OBJECTIVE: The alpha 7 nicotinic receptor (α7nAChR) is expressed by oral keratinocytes. α7nAChR activation mediates anti-inflammatory responses. The objective of this study was to determine if α7nAChR activation inhibited pathogen-induced interleukin-8 (IL-8) expression by oral keratinocytes. MATERIALS AND METHODS: Periodontal tissue expression of α7nAChR was determined by real-time PCR. OKF6/TERT-2 oral keratinocytes were exposed to Porphyromonas gingivalis in the presence and absence of a α7nAChR agonist (PHA-543613 hydrochloride) alone or after pre-exposure to a specific α7nAChR antagonist (α-bungarotoxin). Interleukin-8 (IL-8) expression was measured by ELISA and real-time PCR. Phosphorylation of the NF-κB p65 subunit was determined using an NF-κB p65 profiler assay and STAT-3 activation by STAT-3 in-cell ELISA. The release of ACh from oral keratinocytes in response to P. gingivalis lipopolysaccharide was determined using a GeneBLAzer M3 CHO-K1-bla cell reporter assay. RESULTS: Expression of α7nAChR mRNA was elevated in diseased periodontal tissue. PHA-543613 hydrochloride inhibited P. gingivalis-induced expression of IL-8 at the transcriptional level. This effect was abolished when cells were pre-exposed to a specific α7nAChR antagonist, α-bungarotoxin. PHA-543613 hydrochloride downregulated NF-κB signalling through reduced phosphorylation of the NF-κB p65-subunit. In addition, PHA-543613 hydrochloride promoted STAT-3 signalling by maintenance of phosphorylation. Furthermore, oral keratinocytes upregulated ACh release in response to P. gingivalis lipopolysaccharide. CONCLUSION: These data suggest that α7nAChR plays a role in regulating the innate immune responses of oral keratinocytes.

Acetylcholine and the alpha 7 nicotinic receptor: a potential therapeutic target for the treatment of periodontal disease?

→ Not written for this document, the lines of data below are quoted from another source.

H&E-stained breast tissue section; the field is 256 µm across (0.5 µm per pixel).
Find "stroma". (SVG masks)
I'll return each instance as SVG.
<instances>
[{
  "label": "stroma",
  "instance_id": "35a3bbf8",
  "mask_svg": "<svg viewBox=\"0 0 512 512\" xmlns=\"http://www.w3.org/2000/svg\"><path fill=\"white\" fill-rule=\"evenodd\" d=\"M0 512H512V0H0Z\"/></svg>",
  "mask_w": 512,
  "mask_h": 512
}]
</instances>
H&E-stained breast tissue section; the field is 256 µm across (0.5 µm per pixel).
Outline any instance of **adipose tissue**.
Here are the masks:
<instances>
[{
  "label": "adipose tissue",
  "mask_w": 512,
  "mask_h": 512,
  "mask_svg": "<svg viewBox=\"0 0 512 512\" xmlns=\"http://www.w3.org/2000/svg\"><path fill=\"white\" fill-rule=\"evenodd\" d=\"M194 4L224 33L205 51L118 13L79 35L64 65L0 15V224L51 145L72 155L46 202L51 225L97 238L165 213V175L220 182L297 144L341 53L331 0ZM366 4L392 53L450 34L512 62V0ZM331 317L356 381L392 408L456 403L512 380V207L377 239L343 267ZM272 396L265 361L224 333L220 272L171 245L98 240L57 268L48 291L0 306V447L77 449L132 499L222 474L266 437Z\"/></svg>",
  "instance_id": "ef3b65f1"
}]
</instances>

OBJECTIVES: The aim of this review is to examine the evidence for a functional cholinergic system operating within the periodontium and determine the evidence for its role in periodontal immunity. INTRODUCTION: Acetylcholine can influence the immune system via the 'cholinergic anti-inflammatory pathway'. This pathway is mediated by the vagus nerve which releases acetylcholine to interact with the α7 subunit of the nicotinic acetylcholine receptor (α7nAChR) on proximate immuno-regulatory cells. Activation of the α7nAChR on these cells leads to down-regulated expression of pro-inflammatory mediators and thus regulates localised inflammatory responses. The role of the vagus nerve in periodontal pathophysiology is currently unknown. However, non-neuronal cells can also release acetylcholine and express the α7nAChR; these include keratinocytes, fibroblasts, T cells, B cells and macrophages. Therefore, by both autocrine and paracrine methods non-neuronal acetylcholine can also be hypothesised to modulate the localised immune response. METHODS: A Pubmed database search was performed for studies providing evidence for a functional cholinergic system operating in the periodontium. In addition, literature on the role of the 'cholinergic anti-inflammatory pathway' in modulating the immune response was extrapolated to hypothesise that similar mechanisms of immune regulation occur within the periodontium. CONCLUSION: The evidence suggests a functional non-neuronal 'cholinergic anti-inflammatory pathway' may operate in the periodontium and that this may be targeted therapeutically to treat periodontal disease.